Ibuku hanya mengangguk lemah.
Setelah mengambil dompet dan juga tas kecil, aku pun berjalan menuju lift. Setelah sampai depan meja resepsionis, aku menaruh kunci kamar lalu menyapa pria yang sama. "Sir, my mom is very ill, and I want to go to a drug store. If there is anything worse, could you reach me on my number?" pintaku sambil menyerahkan secarik kertas yang tertulis nomer hapeku disana.

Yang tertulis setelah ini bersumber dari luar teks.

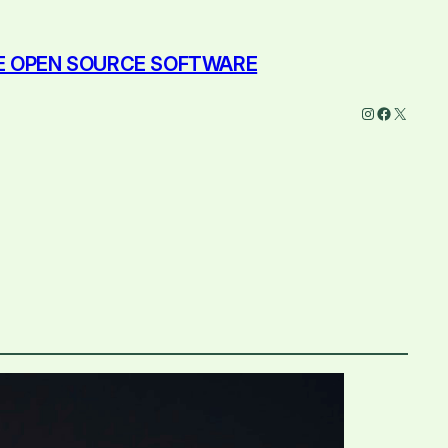
EE OPEN SOURCE SOFTWARE
Instagram
Faceboo
X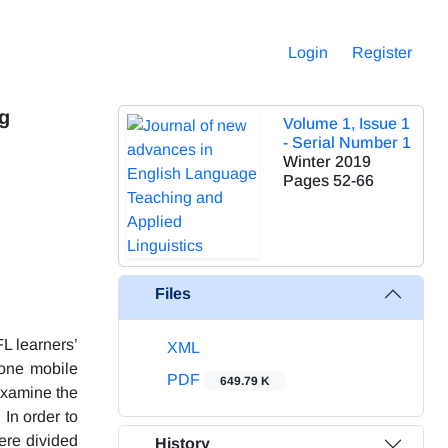
Login
Register
ng
Volume 1, Issue 1
- Serial Number 1
Winter 2019
Pages
52-66
Files
L learners’
XML
one mobile
PDF
649.79 K
examine the
In order to
were divided
History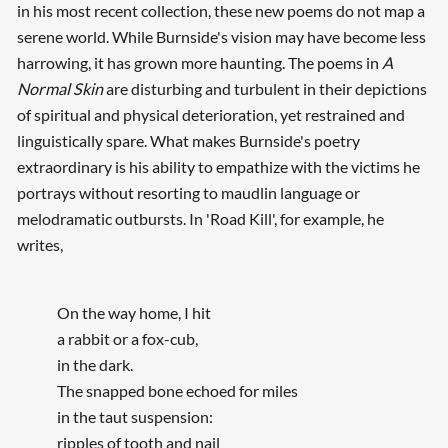
in his most recent collection, these new poems do not map a
serene world. While Burnside's vision may have become less
harrowing, it has grown more haunting. The poems in
A
Normal Skin
are disturbing and turbulent in their depictions
of spiritual and physical deterioration, yet restrained and
linguistically spare. What makes Burnside's poetry
extraordinary is his ability to empathize with the victims he
portrays without resorting to maudlin language or
melodramatic outbursts. In 'Road Kill', for example, he
writes,
On the way home, I hit
a rabbit or a fox-cub,
in the dark.
The snapped bone echoed for miles
in the taut suspension:
ripples of tooth and nail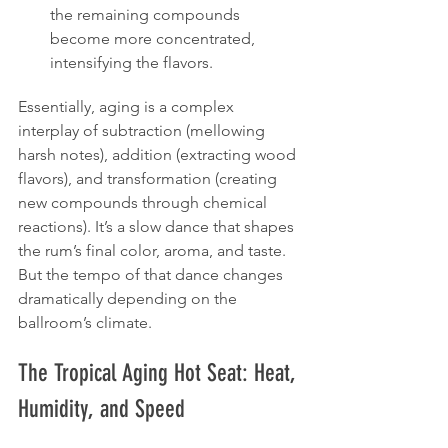
the remaining compounds 
become more concentrated, 
intensifying the flavors.
Essentially, aging is a complex 
interplay of subtraction (mellowing 
harsh notes), addition (extracting wood 
flavors), and transformation (creating 
new compounds through chemical 
reactions). It’s a slow dance that shapes 
the rum’s final color, aroma, and taste. 
But the tempo of that dance changes 
dramatically depending on the 
ballroom’s climate.
The Tropical Aging Hot Seat: Heat, 
Humidity, and Speed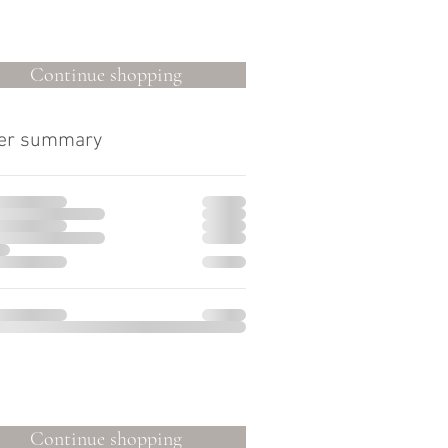
Continue shopping
er summary
Continue shopping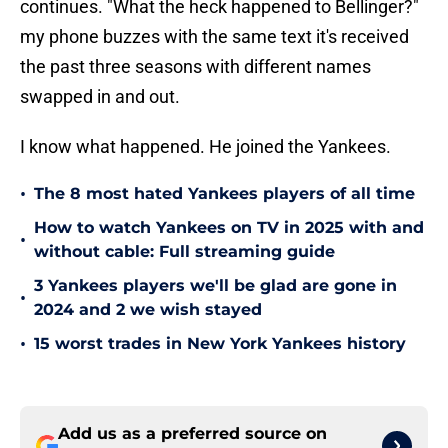
continues. "What the heck happened to Bellinger?"
my phone buzzes with the same text it's received
the past three seasons with different names
swapped in and out.
I know what happened. He joined the Yankees.
•
The 8 most hated Yankees players of all time
How to watch Yankees on TV in 2025 with and
•
without cable: Full streaming guide
3 Yankees players we'll be glad are gone in
•
2024 and 2 we wish stayed
•
15 worst trades in New York Yankees history
Add us as a preferred source on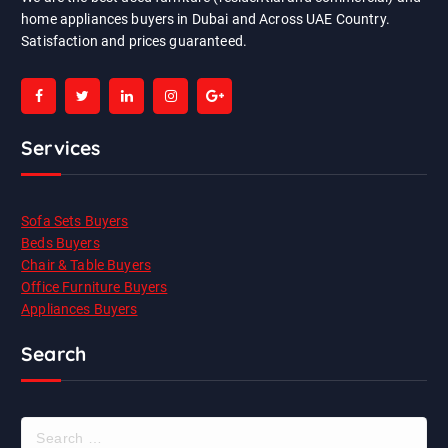
home appliances buyers in Dubai and Across UAE Country.
Satisfaction and prices guaranteed.
Services
Sofa Sets Buyers
Beds Buyers
Chair & Table Buyers
Office Furniture Buyers
Appliances Buyers
Search
S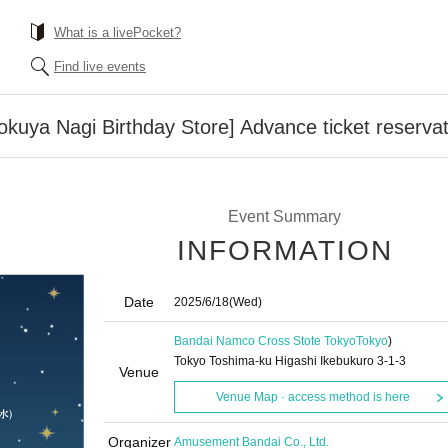
What is a livePocket?
Find live events
kuya Nagi Birthday Store] Advance ticket reserva
Event Summary
INFORMATION
Date
2025/6/18
(Wed)
Bandai Namco Cross Stote Tokyo
Tokyo
)
Tokyo Toshima-ku Higashi Ikebukuro 3-1-3
Venue
Venue Map · access method is here
Organizer
Amusement Bandai Co., Ltd.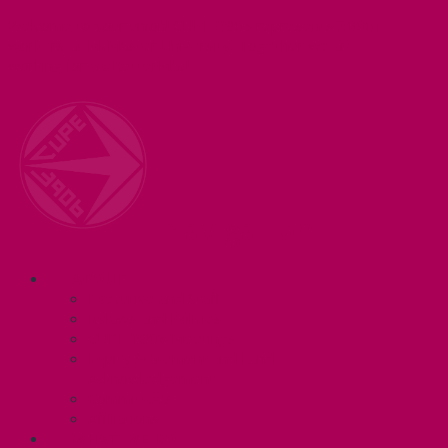
Welcome to your union! CUPE 3906 represents 3000+
workers at McMaster University. Together we are
working for a #BetterMac!
Navigation
ABOUT
Executive and Staff
Bylaws and Policies
CUPE 3906 Meetings
Equity Statement and Land
Acknowledgement
Committees
Affiliations
WHAT WE DO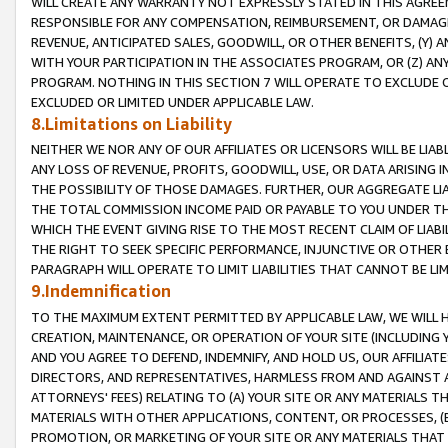
WILL CREATE ANY WARRANTY NOT EXPRESSLY STATED IN THIS AGREEM
RESPONSIBLE FOR ANY COMPENSATION, REIMBURSEMENT, OR DAMAGES
REVENUE, ANTICIPATED SALES, GOODWILL, OR OTHER BENEFITS, (Y
WITH YOUR PARTICIPATION IN THE ASSOCIATES PROGRAM, OR (Z) AN
PROGRAM. NOTHING IN THIS SECTION 7 WILL OPERATE TO EXCLUDE O
EXCLUDED OR LIMITED UNDER APPLICABLE LAW.
8.Limitations on Liability
NEITHER WE NOR ANY OF OUR AFFILIATES OR LICENSORS WILL BE LIAB
ANY LOSS OF REVENUE, PROFITS, GOODWILL, USE, OR DATA ARISING 
THE POSSIBILITY OF THOSE DAMAGES. FURTHER, OUR AGGREGATE LIA
THE TOTAL COMMISSION INCOME PAID OR PAYABLE TO YOU UNDER T
WHICH THE EVENT GIVING RISE TO THE MOST RECENT CLAIM OF LIABI
THE RIGHT TO SEEK SPECIFIC PERFORMANCE, INJUNCTIVE OR OTHER 
PARAGRAPH WILL OPERATE TO LIMIT LIABILITIES THAT CANNOT BE LI
9.Indemnification
TO THE MAXIMUM EXTENT PERMITTED BY APPLICABLE LAW, WE WILL HA
CREATION, MAINTENANCE, OR OPERATION OF YOUR SITE (INCLUDING 
AND YOU AGREE TO DEFEND, INDEMNIFY, AND HOLD US, OUR AFFILIAT
DIRECTORS, AND REPRESENTATIVES, HARMLESS FROM AND AGAINST ALL
ATTORNEYS' FEES) RELATING TO (A) YOUR SITE OR ANY MATERIALS 
MATERIALS WITH OTHER APPLICATIONS, CONTENT, OR PROCESSES, (
PROMOTION, OR MARKETING OF YOUR SITE OR ANY MATERIALS THAT A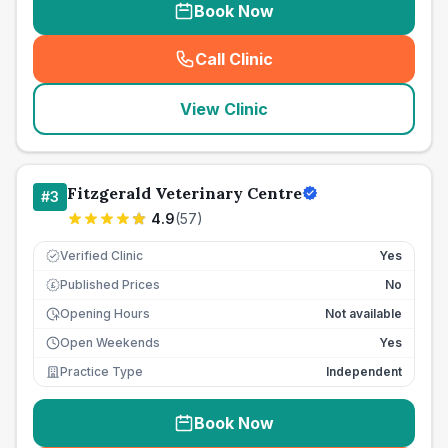
Book Now
Call Clinic
(
seo_lab_card_freephone
)
View Clinic
Fitzgerald Veterinary Centre
#
3
4.9
(
57
)
Verified Clinic
Yes
Published Prices
No
£
Opening Hours
Not available
Open Weekends
Yes
Practice Type
Independent
Book Now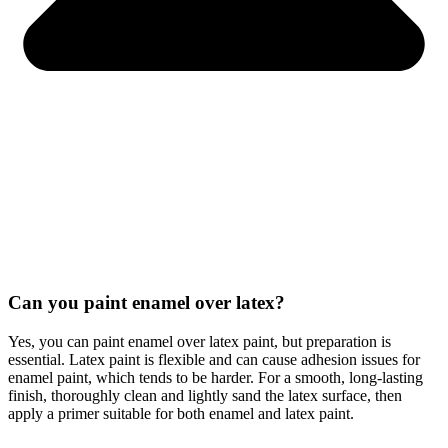
Can you paint enamel over latex?
Yes, you can paint enamel over latex paint, but preparation is
essential. Latex paint is flexible and can cause adhesion issues for
enamel paint, which tends to be harder. For a smooth, long-lasting
finish, thoroughly clean and lightly sand the latex surface, then
apply a primer suitable for both enamel and latex paint.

Pria manis itu menerima kertas itu dan mengangguk. Aku lupa mengambil kunci kamarku kembali. Setelah sekitar satu jam aku meninggalkan Ibuku untuk menebus obatnya, aku berjalan menuju meja resepsionis untuk mengambil kunci kamarku.
"Hey I want to have my key," pintaku pada petugas resepsionis. Aku sudah tidak sabar untuk kembali ke kamarku.
"Excuse me?" Terlihat kebingungan di wajah pria manis itu.
"I'm staying in room 215. I want to have the key that I accidentally left it here," terangku padanya. Kunci kamar yang tanpa sengaja ketinggalan di meja resepsionis menjadi kesalahanku terbesar yang aku sesali hingga masa tuaku tiba.
"But Ma'am that room is empty," jawaban yang keluar dari mulut lelaki itu sanggup membuatku hampir murka.
Tidak lama lewatlah dokter yang tadi merawat Ibuku. "Doctor Dobson ... " sapaku dengan nada penuh kebingungan. Â "Tell me ... you just treated my mom about two hours ago right? And give me the receipt so I can get my mom drug ..." Aku meminta persetujuan dari dokter African-American itu.